The island is particularly known for its ring-tailed lemurs, members of a unique lineage of primates found nowhere else. Other known inhabitants include the fossa, a carnivorous cat-like animal, and the panther chameleon, as well as a wide variety of butterflies, orchids, baobab trees and many other unique species.
Biologists and paleontologists created a dataset showing all mammal species currently present on the island of Madagascar, those alive when humans arrived and those known only from the fossil record. Of the 249 identified species, 30 are extinct. More than 120 of the 219 species of mammals that now live on the island are in danger of extinction.
Species that have already been lost
Lost species can never return, so the study looked at how long it would take to regain the same levels of biodiversity through new species colonizing and evolving on the island.
brave said:Many of these species could become extinct in the next 10 to 20 years, they can’t wait much longer. It can quickly reach a point where a species is no longer viable. The main message is that biodiversity will not recover quickly. Even places that we consider untouched and truly untouched can be brought to the point of collapse very quickly.”.
The loss of mammals would have significant impacts on other plant and insect species that depend on them. brave said:It’s a ripple effect: the loss of these mammals would likely cause the ecosystem as a whole to collapse. Altogether, there are probably more than 23 million years in play.”.
The main threats are human-induced habitat destruction, climate change and hunting.

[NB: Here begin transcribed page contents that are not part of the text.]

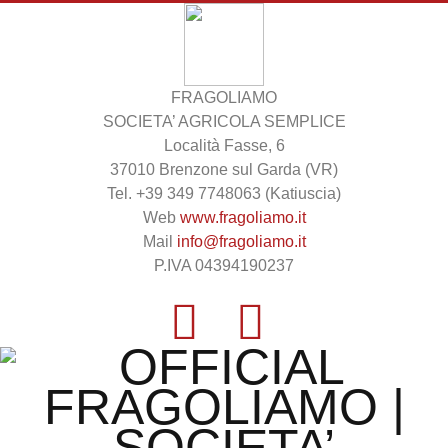
FRAGOLIAMO
SOCIETA’ AGRICOLA SEMPLICE
Località Fasse, 6
37010 Brenzone sul Garda (VR)
Tel. +39 349 7748063 (Katiuscia)
Web
www.fragoliamo.it
Mail
info@fragoliamo.it
P.IVA 04394190237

In the last decade, the number of endangered mammal species on the island of Madagascar has more than doubled, from 56 in 2010 to 128 in 2021.
Conservation programs for the island of Madagascar
Conservation programs are needed to create livelihoods for local people, prevent forests from being converted to farmland, and limit exploitation of resources such as hardwood trees and animals used for bushmeat, the paper’s authors said. .
Yadvinder Malhi, Professor of Ecosystem Sciences at the University of Oxford, who was not involved in the research, said: “This fascinating study shows that it would take millions of years for natural processes to rebuild lost levels of biodiversity, and tens of millions of years .of years if currently endangered species are also lost.Although this study looked at Madagascar, similar analyzes could be done for other islands and continents, and I think they would tell a similar story.
He added: “The impact that humanity has already had on Earth’s biodiversity will last for millions of years, but the next few decades are very important to avoid a large-scale extinction that could have much deeper and longer-term consequences.“.